Lahinch’s bench is “a space for the community rather than a space for a business,” according to Carmel. “It has evolved in the last couple of years, people talk to me about turning the corner at 7am and seeing people sitting there with their coffee before they go about their business, there is a lot of people that live alone who come here in the morning, there’s people with personal issues that they are dealing with that come here in the morning, we’re very aware of them and it is their space to connect, it is a fluid space so you don’t have to purchase something to sit down and have a chat at the bench, you don’t have to sit down, you can stand and have a laugh and a chat, it is the centrepoint of the community and it has become across all sectors of the community, I came down here on Friday evening at 9pm to sort the stock for Saturday and there was two older ladies sitting with their dogs having an ice-cream and two young girls about thirteen years of age they spotted the dogs and when I came back out they were all having a chat around the bench, those people didn’t know each other. It is really difficult to sit as a group in Lahinch in an open space and enjoy the view and the space”.
She admitted that their opening hours of 7am is “not really commercially viable in Lahinch but because of the amount of people coming to us and felt they needed the space before they went to work or going into an office all day or working remotely, we’ve a lot of people around here working remotely and this has been an outlet for them before they went off to do whatever editing or computer work in their own office, it evolved and it started getting busier and busier, we’ve a huge array of workers, teachers, people working remotely, older people, young people, it is a huge cross-generational space”.

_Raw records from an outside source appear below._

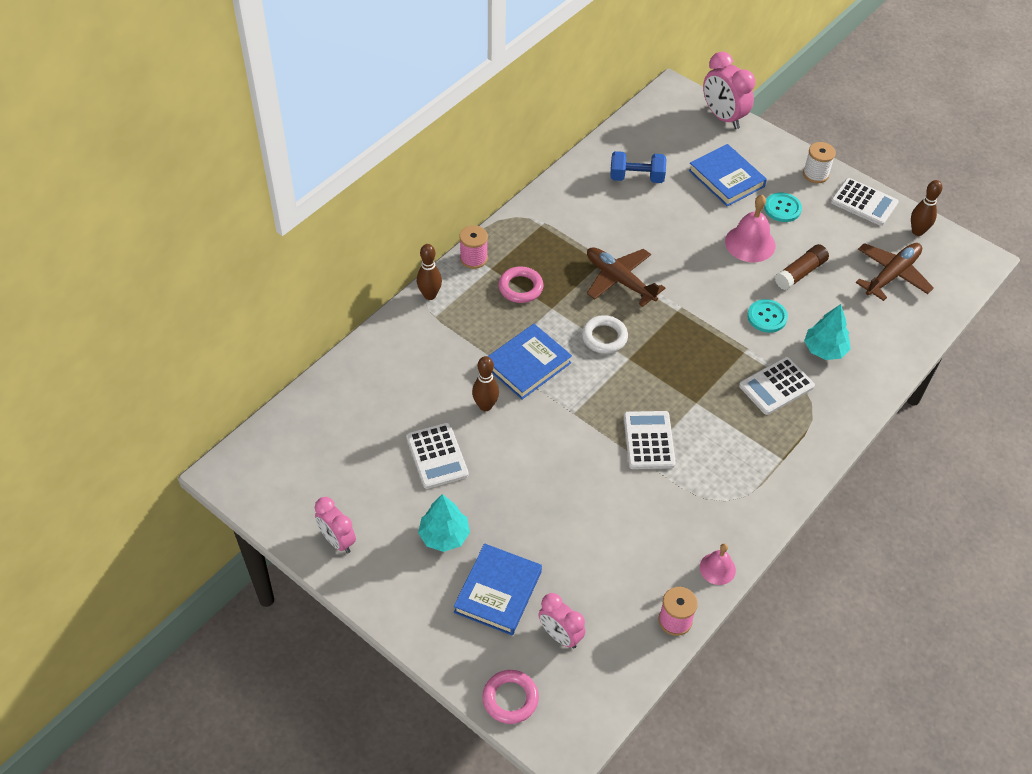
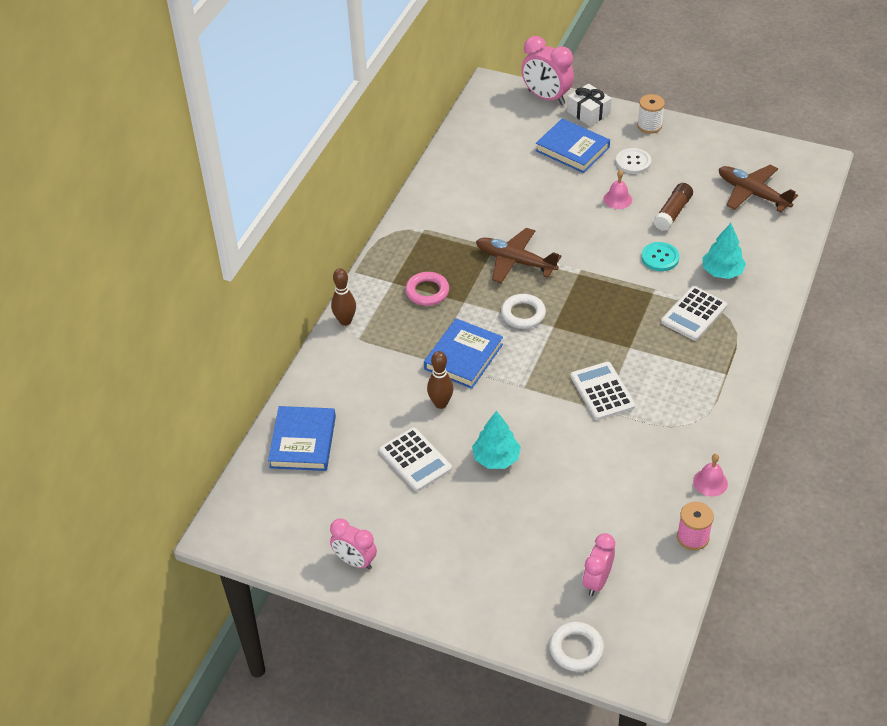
camera: 15 degrees left, 5 degrees down
(444, 536) = (453, 527): turquoise tree -> turquoise tree (496, 458)
(473, 258) = (372, 278): pink spool -> none
(498, 592) = (524, 561): blue book -> blue book (303, 442)
(510, 699) = (576, 649): pink ring -> white ring
(560, 635) = (597, 581): pink clock -> pink clock turned 90 degrees clockwise
(636, 178) = (491, 169): blue dumbbell -> none
(750, 243) = (617, 199): pink bell -> pink bell, size x0.60
(759, 144) = (588, 112): none -> white gift
(782, 208) = (633, 162): turquoise button -> white button
(864, 202) = (702, 139): white calculator -> none
(892, 275) = (752, 193): brown plane -> brown plane turned 75 degrees counterclockwise
(917, 231) = (758, 151): brown bowling pin -> none

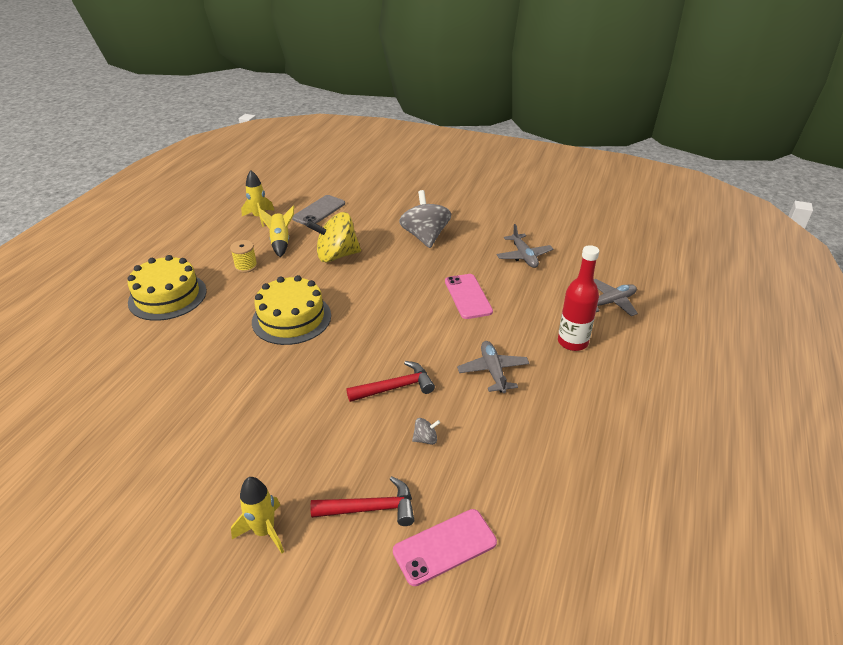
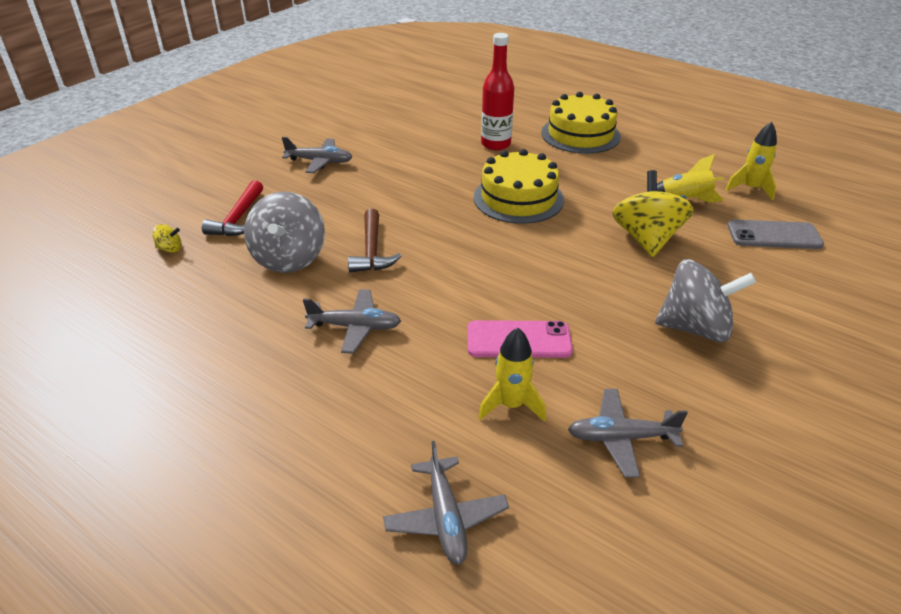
camera: 105 degrees right, 0 degrees up
(232, 478) = (320, 161): none -> grey plane
(246, 266) = (630, 176): yellow spool -> none
(264, 531) = (259, 172): yellow rocket -> yellow rocket (511, 405)
(319, 211) = (774, 235): grey phone -> grey phone turned 45 degrees counterclockwise
(396, 387) = (372, 251): red hammer -> brown hammer
(425, 439) = (289, 258): grey spinning top -> grey spinning top, size x2.45
(445, 547) = (170, 249): pink phone -> yellow spinning top
(572, 342) = (369, 424): red bottle -> red bottle (496, 144)

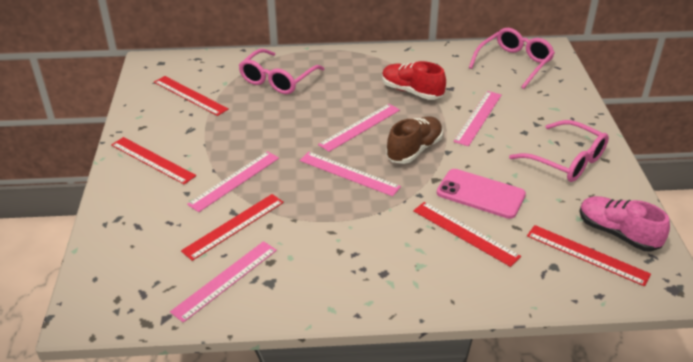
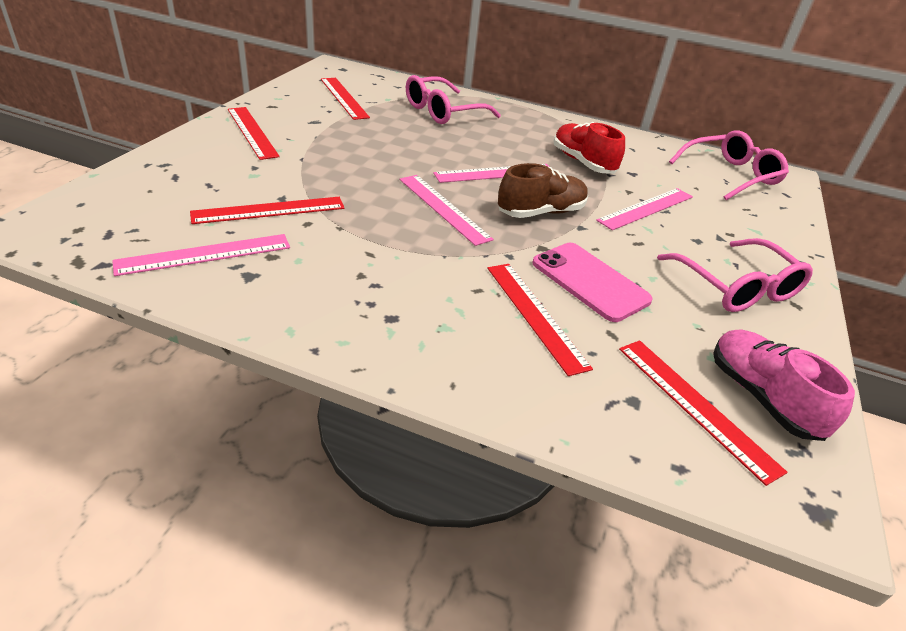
camera: 20 degrees right, 0 degrees up
(234, 180) = (313, 173): pink ruler -> none

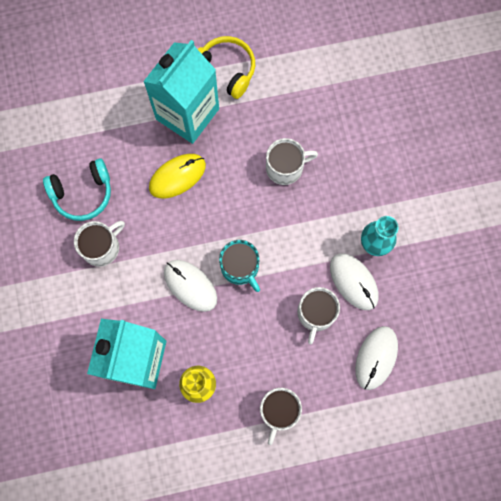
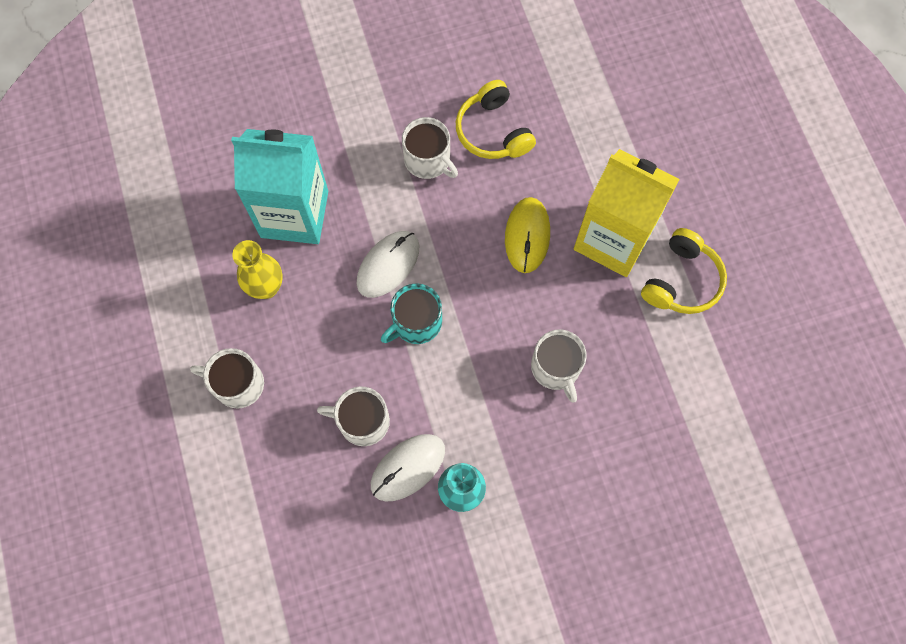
camera: 85 degrees right, 5 degrees down
(82, 193) = (493, 131): turquoise headphones -> yellow headphones
(177, 176) = (527, 236): yellow mouse -> yellow mouse turned 45 degrees clockwise
(187, 114) = (613, 239): turquoise carton -> yellow carton
(376, 358) = (308, 503): white mouse -> none

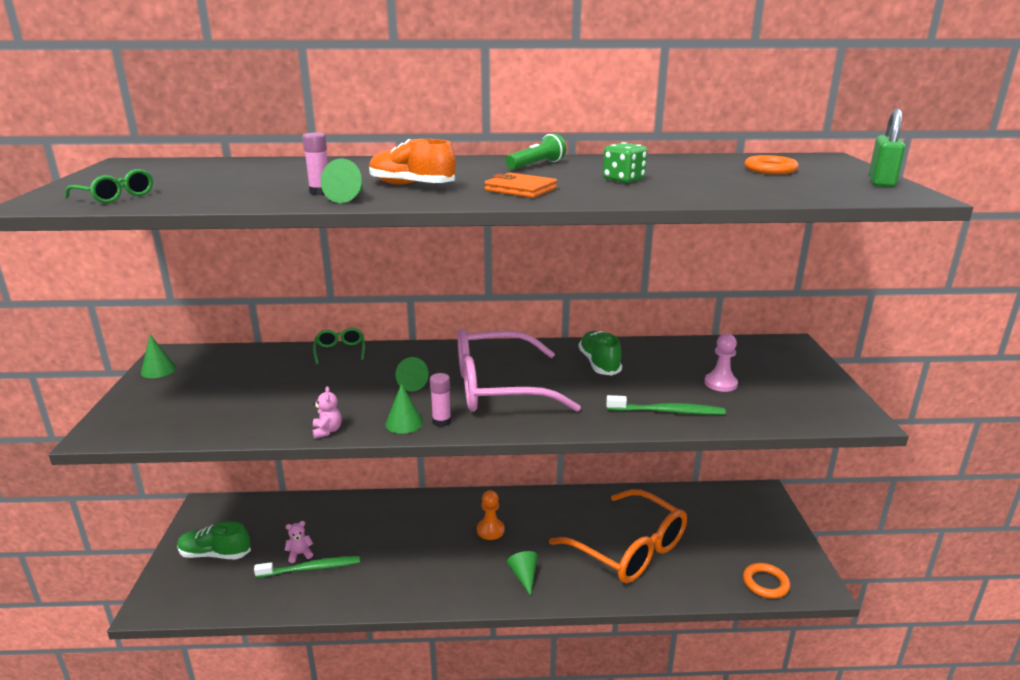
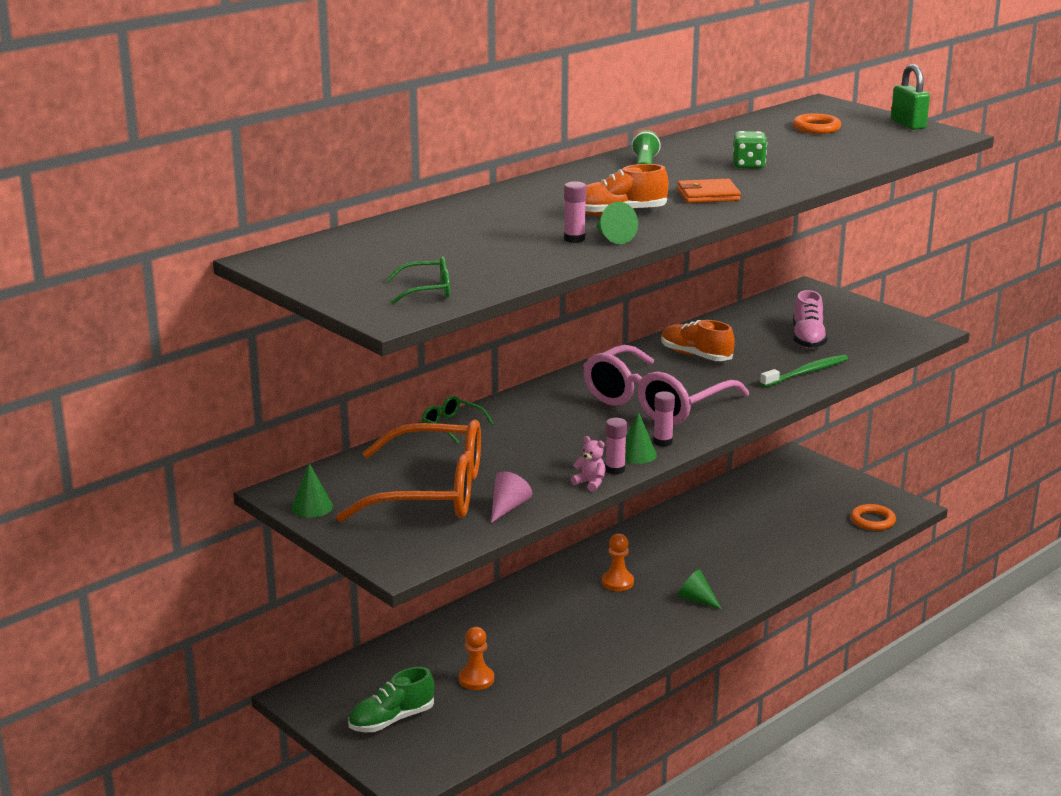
camera: 40 degrees left, 0 degrees up
(243, 423) = (508, 507): none -> pink cone
(300, 554) = (476, 679): pink teddy bear -> orange pawn
(311, 568) = (507, 683): green toothbrush -> none
(365, 428) = (615, 469): none -> pink glue stick
(409, 384) = (577, 427): green cone -> none
(599, 364) = (696, 355): green shoe -> orange shoe
(629, 549) = (749, 543): orange glasses -> orange glasses (432, 492)
(720, 383) = (808, 339): pink pawn -> pink shoe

Although the wall of the prom isn’t too far away from her premises, Carmel said the bench offers a comfortable place for people to sit and engage with each other. “Because it is round, it is safe because the barrier is there, people are tired so they want to sit, sometimes the prom wall is cold”.
A spokesperson for Clare County Council said they received the initial complaint on February 28th. “Under Section 71 of the Roads Act 1993 (as amended), any structure or object placed on a public road for purposes such as providing a service requires the consent of the Roads Authority. The team from the Ennistymon office has engaged with the owner on this matter and it is noted that the owner previously held a licence for street furniture which had lapsed. The owner has been informed that a valid annual licence is necessary to retain the bench on public property. Our understanding is that an application for a new licence has been submitted and will be assessed by planning on a case-by-case basis, as per standard procedure”.